Text pulled from the pages
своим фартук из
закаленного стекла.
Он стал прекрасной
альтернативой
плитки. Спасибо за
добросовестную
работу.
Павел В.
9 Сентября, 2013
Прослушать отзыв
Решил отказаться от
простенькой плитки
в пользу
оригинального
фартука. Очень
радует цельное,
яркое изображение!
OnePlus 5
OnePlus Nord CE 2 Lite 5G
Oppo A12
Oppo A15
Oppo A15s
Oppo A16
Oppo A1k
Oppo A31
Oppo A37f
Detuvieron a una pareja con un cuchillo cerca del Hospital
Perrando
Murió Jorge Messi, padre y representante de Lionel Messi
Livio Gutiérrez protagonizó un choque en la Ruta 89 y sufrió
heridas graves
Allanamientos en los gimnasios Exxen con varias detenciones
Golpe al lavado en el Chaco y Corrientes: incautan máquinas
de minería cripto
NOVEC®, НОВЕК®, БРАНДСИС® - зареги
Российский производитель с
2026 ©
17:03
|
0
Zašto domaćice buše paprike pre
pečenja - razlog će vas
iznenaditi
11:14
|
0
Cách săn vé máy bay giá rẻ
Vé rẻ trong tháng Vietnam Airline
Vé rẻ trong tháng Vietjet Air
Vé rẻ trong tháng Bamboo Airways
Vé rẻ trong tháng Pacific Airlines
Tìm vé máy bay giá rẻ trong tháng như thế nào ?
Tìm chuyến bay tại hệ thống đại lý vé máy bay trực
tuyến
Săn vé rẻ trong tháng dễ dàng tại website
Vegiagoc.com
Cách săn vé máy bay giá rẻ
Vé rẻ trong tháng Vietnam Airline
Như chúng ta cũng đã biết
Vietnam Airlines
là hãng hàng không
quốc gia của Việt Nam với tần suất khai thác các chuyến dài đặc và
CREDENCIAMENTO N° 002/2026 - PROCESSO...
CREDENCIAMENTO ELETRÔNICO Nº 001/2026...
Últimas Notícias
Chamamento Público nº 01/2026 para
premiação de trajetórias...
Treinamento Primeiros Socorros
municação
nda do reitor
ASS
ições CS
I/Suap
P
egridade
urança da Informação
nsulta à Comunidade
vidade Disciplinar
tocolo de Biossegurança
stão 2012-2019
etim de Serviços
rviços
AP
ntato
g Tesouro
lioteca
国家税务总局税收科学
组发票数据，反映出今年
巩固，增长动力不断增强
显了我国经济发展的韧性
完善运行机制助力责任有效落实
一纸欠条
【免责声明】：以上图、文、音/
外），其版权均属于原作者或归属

Brief
Copy every line of the material above word for word, keeping each line as it is.

Your response
своим фартук из
закаленного стекла.
Он стал прекрасной
альтернативой
плитки. Спасибо за
добросовестную
работу.
Павел В.
9 Сентября, 2013
Прослушать отзыв
Решил отказаться от
простенькой плитки
в пользу
оригинального
фартука. Очень
радует цельное,
яркое изображение!
OnePlus 5
OnePlus Nord CE 2 Lite 5G
Oppo A12
Oppo A15
Oppo A15s
Oppo A16
Oppo A1k
Oppo A31
Oppo A37f
Detuvieron a una pareja con un cuchillo cerca del Hospital
Perrando
Murió Jorge Messi, padre y representante de Lionel Messi
Livio Gutiérrez protagonizó un choque en la Ruta 89 y sufrió
heridas graves
Allanamientos en los gimnasios Exxen con varias detenciones
Golpe al lavado en el Chaco y Corrientes: incautan máquinas
de minería cripto
NOVEC®, НОВЕК®, БРАНДСИС® - зареги
Российский производитель с
2026 ©
17:03
|
0
Zašto domaćice buše paprike pre
pečenja - razlog će vas
iznenaditi
11:14
|
0
Cách săn vé máy bay giá rẻ
Vé rẻ trong tháng Vietnam Airline
Vé rẻ trong tháng Vietjet Air
Vé rẻ trong tháng Bamboo Airways
Vé rẻ trong tháng Pacific Airlines
Tìm vé máy bay giá rẻ trong tháng như thế nào ?
Tìm chuyến bay tại hệ thống đại lý vé máy bay trực
tuyến
Săn vé rẻ trong tháng dễ dàng tại website
Vegiagoc.com
Cách săn vé máy bay giá rẻ
Vé rẻ trong tháng Vietnam Airline
Như chúng ta cũng đã biết
Vietnam Airlines
là hãng hàng không
quốc gia của Việt Nam với tần suất khai thác các chuyến dài đặc và
CREDENCIAMENTO N° 002/2026 - PROCESSO...
CREDENCIAMENTO ELETRÔNICO Nº 001/2026...
Últimas Notícias
Chamamento Público nº 01/2026 para
premiação de trajetórias...
Treinamento Primeiros Socorros
municação
nda do reitor
ASS
ições CS
I/Suap
P
egridade
urança da Informação
nsulta à Comunidade
vidade Disciplinar
tocolo de Biossegurança
stão 2012-2019
etim de Serviços
rviços
AP
ntato
g Tesouro
lioteca
国家税务总局税收科学
组发票数据，反映出今年
巩固，增长动力不断增强
显了我国经济发展的韧性
完善运行机制助力责任有效落实
一纸欠条
【免责声明】：以上图、文、音/
外），其版权均属于原作者或归属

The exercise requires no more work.